I wasn't aware of this tragic loss, but like everyone else, I hope you are remembering your son with more fondness than sadness. Be strong, as always.

Posted

Gerritt,

Stay strong and be comforted that your boy is in a better place.

Even though he lived such a short life, look at all the people he has affected here.

You and your family will be in my prayers.

Posted

Five years already ?...I can remember the morning I read your post and couldn't believe what I was reading...for once old Beans-talk-a-lot was speechless...I also remember how hard it was replying to your post...kept choking up and tears kept welling...

 

That whole experience resulted in me receiving the feeling that I didn't just join another fishing board but became a member of the OFC family...

 

God bless you and yours Gerritt.

Posted

I believe that love does not die...it just can't - I guess that's why we who are still here continue with that longing to be reunited with all those that have touched and made our hearts what they are. Of course you will continue to make room for him and will continue to imagine all the wonderful things that could have been because you love him and it's very much you still keeping in touch with him and showing him that he will always be a huge part of your life.

 

As much as today will bring you sadness, I hope it will bring you peace knowing that one sweet day you will be together. God Bless.

Posted

Hey Gerritt,

 

What an extremely sobering thought. I too am new to this board, but I would like to extend my regards to you and your family today. I don't have any children, and I can only imagine how you feel. I am very sorry to hear of your loss.

Posted

there are a few days on this board that will stay in my heart forever.

 

The day you lost your son and the day LEW lost his.

 

I still to this day keep both in my thoughts.

 

Lots has changed around here in the last five years, but the core group hasn't changed, all great folks.

 

Gerritt, please keep you head up, and your chin held high. Thats what your son would have wanted. I bet he'd have been a helluva hockey player!

Posted

Yes Gerritt, I too remember the sadness of that day. Time goes by all too quickly, 5 years sounds like a long time when we look into the future, but it sure goes by fast. I am sure you have many fine memories of the times you had together, keep the memories with you and he will always be there.

 

Take care.

Posted

Gerritt,

 

This is the first I've heard too.

You've made me reflect on how precious my only son is.

 

Thank you and sorry for your tragic loss.

Posted

Thank you everyone for your words of support and understanding..

 

Truly the best people reside here.

 

Many people from OFC experienced what happened 5 years ago... They were by my side when I needed them the most.. That is why I mentioned it being 5 years today.. So noone will ever forget just how precious our kids are..Sometimes we take for granted they will be there at the end of a long day at work offering up a hug that makes all the days stresses just disappear....

 

But for some this is not the case...For some those hugs are not there....

 

Give your kids a little something extra today.. Be it a hug, a smile or just a couple more minutes to watch tv with you..

 

Gerritt.

Posted

Yes my frend, life goes by too fast ! As much as these dates cause us pain, they also remind us to treasure each day... and I think we need that to keep us on track.

 

I know that after 35 + years ... twice a year (his birthday and the day he died) I share the emotions you must be feeling (my father was taken from me when I was 7) ... and I think, as much as it hurts to remember ... it would be so much worse to forget.

 

My thoughts are with you today brother.

Posted

You don't know me but know that one more person shares your pain.
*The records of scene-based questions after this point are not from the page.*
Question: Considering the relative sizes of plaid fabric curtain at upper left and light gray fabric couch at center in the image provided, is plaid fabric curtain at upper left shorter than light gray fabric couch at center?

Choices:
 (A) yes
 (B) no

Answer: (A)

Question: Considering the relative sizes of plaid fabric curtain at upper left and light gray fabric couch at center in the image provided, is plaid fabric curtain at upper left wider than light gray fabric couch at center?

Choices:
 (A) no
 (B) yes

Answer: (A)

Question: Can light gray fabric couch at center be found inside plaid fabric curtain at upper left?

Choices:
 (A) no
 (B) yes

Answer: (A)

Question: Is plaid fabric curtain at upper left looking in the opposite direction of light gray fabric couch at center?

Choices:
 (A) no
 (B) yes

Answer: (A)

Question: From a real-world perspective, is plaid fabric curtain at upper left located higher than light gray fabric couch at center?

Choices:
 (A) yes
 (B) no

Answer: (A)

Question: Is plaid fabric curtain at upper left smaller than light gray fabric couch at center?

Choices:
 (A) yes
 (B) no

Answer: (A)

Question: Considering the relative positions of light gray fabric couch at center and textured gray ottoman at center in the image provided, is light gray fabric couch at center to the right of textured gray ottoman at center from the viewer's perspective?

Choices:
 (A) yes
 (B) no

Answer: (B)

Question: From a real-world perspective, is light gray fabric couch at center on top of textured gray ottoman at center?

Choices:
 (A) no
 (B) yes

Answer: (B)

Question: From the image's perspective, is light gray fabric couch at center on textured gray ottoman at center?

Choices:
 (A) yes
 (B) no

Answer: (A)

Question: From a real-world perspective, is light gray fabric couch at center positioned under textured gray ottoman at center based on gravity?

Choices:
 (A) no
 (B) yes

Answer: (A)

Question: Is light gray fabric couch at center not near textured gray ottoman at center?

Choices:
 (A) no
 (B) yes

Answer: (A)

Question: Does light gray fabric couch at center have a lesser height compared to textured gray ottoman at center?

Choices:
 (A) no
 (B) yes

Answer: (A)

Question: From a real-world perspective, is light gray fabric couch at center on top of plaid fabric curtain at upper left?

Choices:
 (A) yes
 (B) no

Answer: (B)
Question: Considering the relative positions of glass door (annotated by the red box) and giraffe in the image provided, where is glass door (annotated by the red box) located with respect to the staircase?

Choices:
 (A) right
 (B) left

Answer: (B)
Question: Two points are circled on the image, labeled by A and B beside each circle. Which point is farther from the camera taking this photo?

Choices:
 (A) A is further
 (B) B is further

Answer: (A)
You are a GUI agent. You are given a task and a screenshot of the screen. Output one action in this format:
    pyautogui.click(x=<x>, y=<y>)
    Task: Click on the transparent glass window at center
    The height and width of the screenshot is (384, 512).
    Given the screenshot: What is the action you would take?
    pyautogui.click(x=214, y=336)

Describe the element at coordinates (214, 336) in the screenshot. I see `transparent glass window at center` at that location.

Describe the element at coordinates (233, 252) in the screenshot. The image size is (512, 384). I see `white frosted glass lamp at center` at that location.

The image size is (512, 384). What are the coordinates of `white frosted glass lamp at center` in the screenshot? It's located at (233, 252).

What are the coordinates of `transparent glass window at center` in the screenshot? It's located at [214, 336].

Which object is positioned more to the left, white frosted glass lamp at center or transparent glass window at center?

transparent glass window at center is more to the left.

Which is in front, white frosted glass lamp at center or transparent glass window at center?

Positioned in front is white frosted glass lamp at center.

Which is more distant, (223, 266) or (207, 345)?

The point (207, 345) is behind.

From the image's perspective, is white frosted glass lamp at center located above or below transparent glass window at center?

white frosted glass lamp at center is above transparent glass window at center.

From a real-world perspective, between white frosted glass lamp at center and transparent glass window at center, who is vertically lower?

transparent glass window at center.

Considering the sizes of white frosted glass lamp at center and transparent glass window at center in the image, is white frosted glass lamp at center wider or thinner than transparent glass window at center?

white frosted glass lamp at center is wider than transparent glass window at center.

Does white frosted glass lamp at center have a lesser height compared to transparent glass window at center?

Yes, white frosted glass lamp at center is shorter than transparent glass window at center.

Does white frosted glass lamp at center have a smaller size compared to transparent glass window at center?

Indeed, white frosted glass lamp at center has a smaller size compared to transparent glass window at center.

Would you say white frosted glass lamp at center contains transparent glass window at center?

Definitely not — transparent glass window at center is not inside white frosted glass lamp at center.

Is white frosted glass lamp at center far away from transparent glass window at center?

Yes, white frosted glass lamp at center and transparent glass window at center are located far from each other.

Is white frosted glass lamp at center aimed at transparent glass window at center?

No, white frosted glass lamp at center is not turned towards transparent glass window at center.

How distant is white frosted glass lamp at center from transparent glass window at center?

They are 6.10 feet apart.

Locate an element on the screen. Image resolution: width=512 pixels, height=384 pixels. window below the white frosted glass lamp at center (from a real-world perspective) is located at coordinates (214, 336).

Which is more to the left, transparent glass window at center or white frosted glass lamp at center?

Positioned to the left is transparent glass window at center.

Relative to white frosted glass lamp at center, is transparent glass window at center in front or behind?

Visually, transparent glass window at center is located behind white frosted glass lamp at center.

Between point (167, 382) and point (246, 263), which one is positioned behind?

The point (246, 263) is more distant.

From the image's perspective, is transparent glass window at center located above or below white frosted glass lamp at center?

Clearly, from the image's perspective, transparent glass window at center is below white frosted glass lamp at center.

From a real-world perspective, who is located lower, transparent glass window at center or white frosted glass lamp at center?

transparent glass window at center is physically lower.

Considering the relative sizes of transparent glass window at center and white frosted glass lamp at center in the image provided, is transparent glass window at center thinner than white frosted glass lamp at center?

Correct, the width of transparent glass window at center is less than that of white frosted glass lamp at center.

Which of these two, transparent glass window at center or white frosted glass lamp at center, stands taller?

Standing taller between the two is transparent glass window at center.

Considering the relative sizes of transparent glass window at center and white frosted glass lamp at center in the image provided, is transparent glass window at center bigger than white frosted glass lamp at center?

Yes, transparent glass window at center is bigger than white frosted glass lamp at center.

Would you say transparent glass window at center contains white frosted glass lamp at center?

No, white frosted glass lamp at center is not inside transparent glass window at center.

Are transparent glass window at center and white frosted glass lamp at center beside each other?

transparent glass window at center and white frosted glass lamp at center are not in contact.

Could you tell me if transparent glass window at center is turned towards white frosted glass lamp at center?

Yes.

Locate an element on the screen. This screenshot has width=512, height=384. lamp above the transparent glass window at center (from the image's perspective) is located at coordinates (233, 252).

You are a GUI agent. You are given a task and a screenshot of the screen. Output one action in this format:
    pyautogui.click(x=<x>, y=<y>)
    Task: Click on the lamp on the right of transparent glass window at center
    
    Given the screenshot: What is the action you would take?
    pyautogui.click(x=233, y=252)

I forget who said this but it's something like: pain shared is diminished and joy shared is increased. I hope the support in this forum helps you.

Posted

As I have said to you personally, your strength is remarkable. You were one of the first to try and connect with me last week during my family's time of tragedy. Unfortunately, I was not around at the time to be there for you. Thanks for reminding us how important times with family and friends really is and I will give my kids an extra hug tonight when I get home.

G, give Liam an extra hug tonight, you are a very special person.